Anxious, just think, you might have been my little girl...enough to make you run and hide?

Murph, you are all that is best in dogs. Mr P is a lucky man. We need a few more black teenagers in Norfolk like those boys in Peckham, too. If they make it through the system, they will be bloody marvellous.

Anonymous said...

i could see the drastic change even within my generation. when i was younger, our definition of fun was playing hide and seek, mongo bean wars, house-playing at my cousin's backyard. it was healthy and it was cheap. aside from the quantity of laundry powder it needs to address the dirty, smelly, and sweaty shirts afterwards, our fun didn't cost anything.
now, i rarely see kids playing at their backyards. their definition of fun lies with the playstation, the internet, the cable tv, and the malls.
the kids didnt asked for it, it was introduced and displayed before them by the grownups who were kids once. its pretty ironic.

Z said...

Hello Maggie - I think a lot of parents neglect their children because they are busy and pressured and can only do so much. They feel guilty, worry about their physical safety and buy them stuff to keep them indoors. People, including the government, think play, activity, exercise, have to be organised sport, that's monitored, supervised and regulated. I agree with you. Just playing is more fun.

Anonymous said...

When I was growing up in the 70s my parents were very strict and I never did drugs or alcohol or was a "bad girl". The wrath and disappointment of my parents would have been awful. They loved me and there was mutual respect. They always had time for me and listened. Parents today are so busy trying to earn money and buy kids things but they don't realize that time, love and respect are far more important to a child than material things. Kids need rules and consistency and to know their parents are always able to listen and spend time with them.

Imperatrix said...

I think the culture of money has destroyed much that was good in society. From the middle income parents who buy "stuff" for their kids ( and work longer and longer to be able to buy the stuff), to the ghetto kids who look up to a gold-bejeweled gangsta rather than to people like MLK Jr.
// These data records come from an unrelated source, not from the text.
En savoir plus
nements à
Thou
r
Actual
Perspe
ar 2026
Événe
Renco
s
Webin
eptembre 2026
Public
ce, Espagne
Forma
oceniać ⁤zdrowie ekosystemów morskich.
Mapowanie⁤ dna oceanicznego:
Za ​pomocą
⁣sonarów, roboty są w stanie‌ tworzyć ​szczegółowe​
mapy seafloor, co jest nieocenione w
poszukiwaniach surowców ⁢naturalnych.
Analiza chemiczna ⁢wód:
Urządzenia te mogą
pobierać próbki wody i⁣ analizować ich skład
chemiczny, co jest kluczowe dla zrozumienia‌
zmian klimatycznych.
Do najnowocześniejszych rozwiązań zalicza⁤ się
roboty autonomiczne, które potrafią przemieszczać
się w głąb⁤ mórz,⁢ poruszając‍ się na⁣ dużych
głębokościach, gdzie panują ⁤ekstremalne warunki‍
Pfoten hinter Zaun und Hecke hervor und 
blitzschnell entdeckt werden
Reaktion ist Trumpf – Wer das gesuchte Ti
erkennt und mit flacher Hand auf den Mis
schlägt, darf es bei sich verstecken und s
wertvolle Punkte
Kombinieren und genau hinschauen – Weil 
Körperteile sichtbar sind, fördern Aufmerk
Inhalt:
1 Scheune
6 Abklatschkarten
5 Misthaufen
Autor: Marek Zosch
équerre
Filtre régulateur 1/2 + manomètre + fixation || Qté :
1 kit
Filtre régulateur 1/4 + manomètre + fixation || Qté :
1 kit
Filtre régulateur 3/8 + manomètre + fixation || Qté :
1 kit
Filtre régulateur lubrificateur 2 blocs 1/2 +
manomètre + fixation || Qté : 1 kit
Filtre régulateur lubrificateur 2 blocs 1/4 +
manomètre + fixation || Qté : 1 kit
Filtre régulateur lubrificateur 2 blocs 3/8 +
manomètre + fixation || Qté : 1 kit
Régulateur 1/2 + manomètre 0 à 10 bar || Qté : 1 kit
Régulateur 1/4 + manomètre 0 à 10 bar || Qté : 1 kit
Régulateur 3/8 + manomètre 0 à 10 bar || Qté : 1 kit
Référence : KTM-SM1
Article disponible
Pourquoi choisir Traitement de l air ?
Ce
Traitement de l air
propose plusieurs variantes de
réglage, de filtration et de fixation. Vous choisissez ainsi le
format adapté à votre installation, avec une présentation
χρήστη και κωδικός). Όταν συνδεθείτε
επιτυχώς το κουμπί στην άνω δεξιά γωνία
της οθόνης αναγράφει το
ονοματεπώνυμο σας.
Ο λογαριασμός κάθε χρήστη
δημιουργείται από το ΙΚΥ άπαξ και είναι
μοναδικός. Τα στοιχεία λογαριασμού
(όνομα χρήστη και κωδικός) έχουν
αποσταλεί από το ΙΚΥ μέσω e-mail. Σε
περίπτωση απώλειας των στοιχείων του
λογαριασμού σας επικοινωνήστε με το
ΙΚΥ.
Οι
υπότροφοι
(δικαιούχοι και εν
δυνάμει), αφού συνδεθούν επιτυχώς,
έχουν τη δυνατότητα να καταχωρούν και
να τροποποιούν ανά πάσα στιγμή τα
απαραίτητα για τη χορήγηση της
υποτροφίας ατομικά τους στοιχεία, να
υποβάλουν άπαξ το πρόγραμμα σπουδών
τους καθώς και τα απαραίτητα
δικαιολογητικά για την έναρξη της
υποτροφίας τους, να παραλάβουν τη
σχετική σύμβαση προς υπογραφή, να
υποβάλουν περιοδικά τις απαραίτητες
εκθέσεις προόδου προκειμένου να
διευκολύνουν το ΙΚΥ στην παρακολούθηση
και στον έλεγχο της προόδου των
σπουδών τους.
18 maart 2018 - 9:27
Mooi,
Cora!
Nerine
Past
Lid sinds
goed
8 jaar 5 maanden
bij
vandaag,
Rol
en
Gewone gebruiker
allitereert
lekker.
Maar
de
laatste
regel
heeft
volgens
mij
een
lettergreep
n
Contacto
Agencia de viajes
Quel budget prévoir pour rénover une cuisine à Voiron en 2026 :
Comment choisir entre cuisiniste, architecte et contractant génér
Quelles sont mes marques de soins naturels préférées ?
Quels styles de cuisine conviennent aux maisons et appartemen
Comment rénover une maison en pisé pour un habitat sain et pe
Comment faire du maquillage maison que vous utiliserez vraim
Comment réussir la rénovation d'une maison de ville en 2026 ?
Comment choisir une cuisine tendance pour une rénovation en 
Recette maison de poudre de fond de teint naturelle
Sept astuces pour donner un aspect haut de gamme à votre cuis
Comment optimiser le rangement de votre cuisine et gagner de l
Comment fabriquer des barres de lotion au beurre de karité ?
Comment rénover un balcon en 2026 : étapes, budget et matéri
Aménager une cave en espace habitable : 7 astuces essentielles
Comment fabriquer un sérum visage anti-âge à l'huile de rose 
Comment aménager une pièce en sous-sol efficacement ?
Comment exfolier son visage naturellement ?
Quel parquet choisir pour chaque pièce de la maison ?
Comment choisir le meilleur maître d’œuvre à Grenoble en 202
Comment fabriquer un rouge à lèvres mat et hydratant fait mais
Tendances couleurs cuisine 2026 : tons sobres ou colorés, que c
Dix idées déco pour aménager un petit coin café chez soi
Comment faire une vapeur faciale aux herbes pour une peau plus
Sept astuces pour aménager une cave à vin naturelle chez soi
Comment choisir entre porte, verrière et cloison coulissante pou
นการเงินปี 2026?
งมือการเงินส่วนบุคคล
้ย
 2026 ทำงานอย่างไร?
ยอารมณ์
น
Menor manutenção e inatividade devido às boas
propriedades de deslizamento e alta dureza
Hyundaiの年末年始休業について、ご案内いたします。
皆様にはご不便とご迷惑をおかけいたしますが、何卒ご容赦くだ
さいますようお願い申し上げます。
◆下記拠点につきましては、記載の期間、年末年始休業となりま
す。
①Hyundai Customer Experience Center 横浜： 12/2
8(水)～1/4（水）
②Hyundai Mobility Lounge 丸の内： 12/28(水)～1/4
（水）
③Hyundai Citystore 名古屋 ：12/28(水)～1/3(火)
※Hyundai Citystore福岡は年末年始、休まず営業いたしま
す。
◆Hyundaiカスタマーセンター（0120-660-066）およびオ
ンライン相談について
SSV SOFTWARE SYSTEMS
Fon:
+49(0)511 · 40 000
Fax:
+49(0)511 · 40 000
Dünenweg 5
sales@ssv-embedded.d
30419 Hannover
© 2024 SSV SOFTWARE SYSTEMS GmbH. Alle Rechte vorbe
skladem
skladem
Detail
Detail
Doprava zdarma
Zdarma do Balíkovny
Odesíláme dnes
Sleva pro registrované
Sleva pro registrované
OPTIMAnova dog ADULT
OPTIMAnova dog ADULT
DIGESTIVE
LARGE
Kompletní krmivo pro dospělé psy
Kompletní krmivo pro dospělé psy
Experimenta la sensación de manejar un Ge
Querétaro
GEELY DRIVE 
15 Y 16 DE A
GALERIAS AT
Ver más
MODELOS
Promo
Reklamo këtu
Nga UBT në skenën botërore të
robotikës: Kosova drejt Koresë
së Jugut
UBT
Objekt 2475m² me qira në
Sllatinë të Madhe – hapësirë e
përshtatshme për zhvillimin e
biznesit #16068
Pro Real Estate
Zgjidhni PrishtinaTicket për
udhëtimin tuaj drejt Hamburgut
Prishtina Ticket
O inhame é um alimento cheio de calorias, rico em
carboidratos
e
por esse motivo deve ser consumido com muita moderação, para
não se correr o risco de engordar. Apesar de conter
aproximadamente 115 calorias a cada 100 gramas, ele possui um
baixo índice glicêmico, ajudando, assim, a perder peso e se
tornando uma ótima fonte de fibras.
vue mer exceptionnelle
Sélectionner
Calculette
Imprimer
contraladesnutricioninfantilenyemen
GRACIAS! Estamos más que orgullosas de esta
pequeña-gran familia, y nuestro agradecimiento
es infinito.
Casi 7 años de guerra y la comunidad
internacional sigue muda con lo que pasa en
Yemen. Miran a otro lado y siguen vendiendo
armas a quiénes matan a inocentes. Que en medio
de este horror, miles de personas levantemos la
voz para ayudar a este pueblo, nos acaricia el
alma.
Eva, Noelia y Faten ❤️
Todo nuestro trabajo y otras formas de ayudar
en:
Hmmm, I'll have to look it up, but I recently heard a number like, in 1962 48% of University of California students thought making money was the goal of life and in 2005 87% thought that was the goal. With numbers like that, how can we hope to fix this planet we live on?

I would find the root of that in Republicans (big business over social issues, anti-union, etc) -- yeah, like Thatcher.

Anonymous said...

Hi Sis!

Z said...

Hi Pat! I like having another sister!

The Boy said...

M...m...m...my generation!

I still think its not that much worse than its always been, it was just a bit more invisible for a while.

True, the pervasiveness of drugs is new, and that has brought a whole slew of new issues to society. However, issues such as child and partner abuse, both physical and sexual have trended downwards considerably. Doesn't mean they don't still happen, but now its visible, its instance is far less (so the stats say).

Saying that, we've clearly got a segment of society that is growing up pretty disenfranchised.

Monozygote said...

Dear The Boy - What stats are you looking at? I must have heard about different ones.
Dear z - if you are right about politicians (and I feel that you are), oughtn't people to do something about it? No power without responsibility, that's what I believe in.

Z said...

Dandelion, I haven't any answers. I think changes came too fast and good practice was thrown out with bad. One difficulty is that it is now a 'blame culture' and anyone seen as 'guilty' is nastily and personally hounded. The pressure politicians and others are put under by this means that cover-ups are bound to happen.

If we could move forward to 'taking responsibility' rather than 'shouldering blame' an improvement might take place, but I don't see it being likely to happen.

I think the Boy has a valid point, though I don't agree with him entirely. But for instance, look at what we used not to know about. Girls and women who became pregnant and were put into homes and treated as criminal or mentally ill, to take one example. If the two of you start trading statistics I'm staying out of it, however.